(Page-level text extractions)
------------------------------------------------
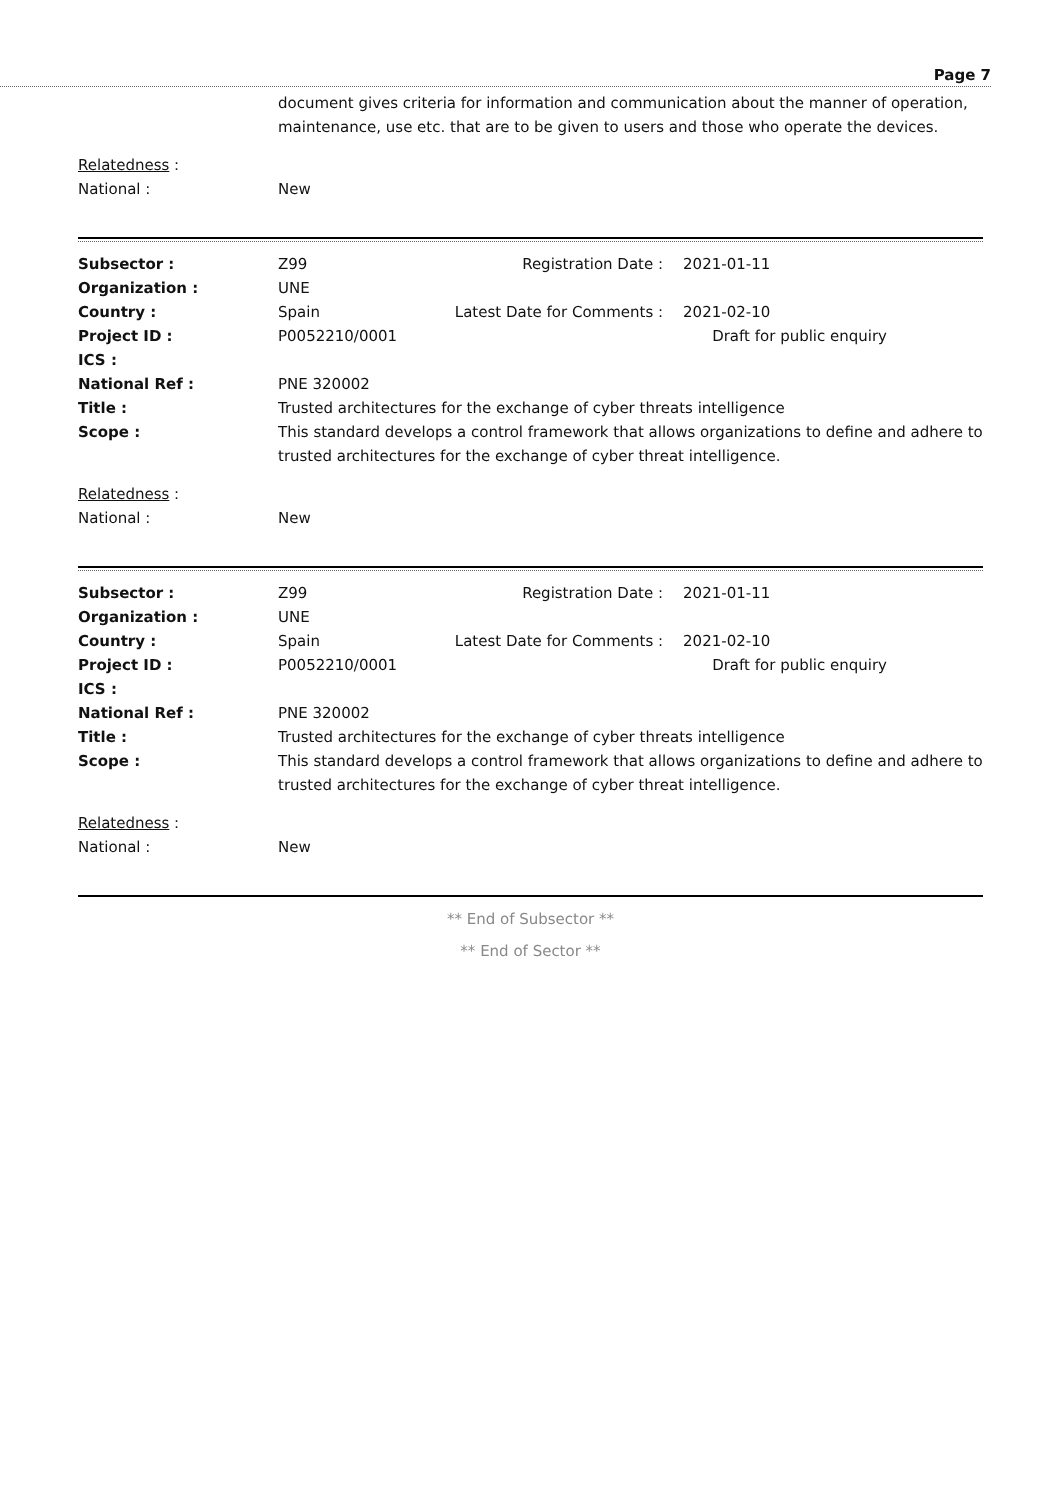Page 7
| | document gives criteria for information and communication about the manner of operation, maintenance, use etc. that are to be given to users and those who operate the devices. |
| Relatedness : | |
| National : | New |
| Subsector : | Z99 | Registration Date : | 2021-01-11 |
| Organization : | UNE | | |
| Country : | Spain | Latest Date for Comments : | 2021-02-10 |
| Project ID : | P0052210/0001 | | Draft for public enquiry |
| ICS : | | | |
| National Ref : | PNE 320002 | | |
| Title : | Trusted architectures for the exchange of cyber threats intelligence | | |
| Scope : | This standard develops a control framework that allows organizations to define and adhere to trusted architectures for the exchange of cyber threat intelligence. | | |
| Relatedness : | | | |
| National : | New | | |
| Subsector : | Z99 | Registration Date : | 2021-01-11 |
| Organization : | UNE | | |
| Country : | Spain | Latest Date for Comments : | 2021-02-10 |
| Project ID : | P0052210/0001 | | Draft for public enquiry |
| ICS : | | | |
| National Ref : | PNE 320002 | | |
| Title : | Trusted architectures for the exchange of cyber threats intelligence | | |
| Scope : | This standard develops a control framework that allows organizations to define and adhere to trusted architectures for the exchange of cyber threat intelligence. | | |
| Relatedness : | | | |
| National : | New | | |
** End of Subsector **
** End of Sector **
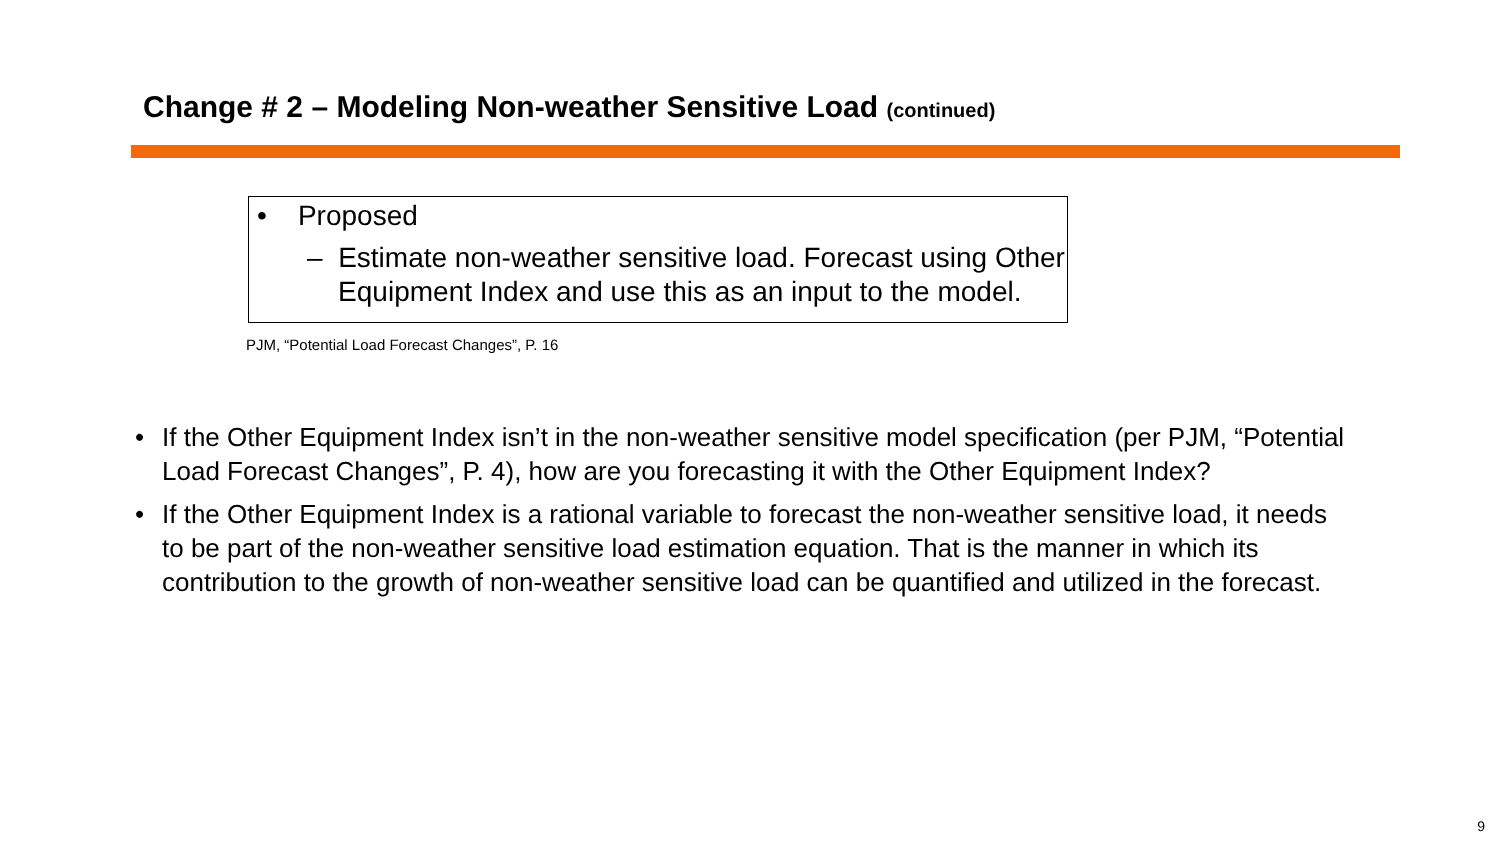Change # 2 – Modeling Non-weather Sensitive Load (continued)
• Proposed
– Estimate non-weather sensitive load. Forecast using Other
Equipment Index and use this as an input to the model.
PJM, “Potential Load Forecast Changes”, P. 16
• If the Other Equipment Index isn’t in the non-weather sensitive model specification (per PJM, “Potential Load Forecast Changes”, P. 4), how are you forecasting it with the Other Equipment Index?
• If the Other Equipment Index is a rational variable to forecast the non-weather sensitive load, it needs to be part of the non-weather sensitive load estimation equation. That is the manner in which its contribution to the growth of non-weather sensitive load can be quantified and utilized in the forecast.
9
------------------------------------------------
→ What is required:
Start at the line containing "Other Equipment Index?". Repeat it and each line after it, word for word, to the end of the records.

→ The completed task:
• If the Other Equipment Index isn’t in the non-weather sensitive model specification (per PJM, “Potential Load Forecast Changes”, P. 4), how are you forecasting it with the Other Equipment Index?
• If the Other Equipment Index is a rational variable to forecast the non-weather sensitive load, it needs to be part of the non-weather sensitive load estimation equation. That is the manner in which its contribution to the growth of non-weather sensitive load can be quantified and utilized in the forecast.
9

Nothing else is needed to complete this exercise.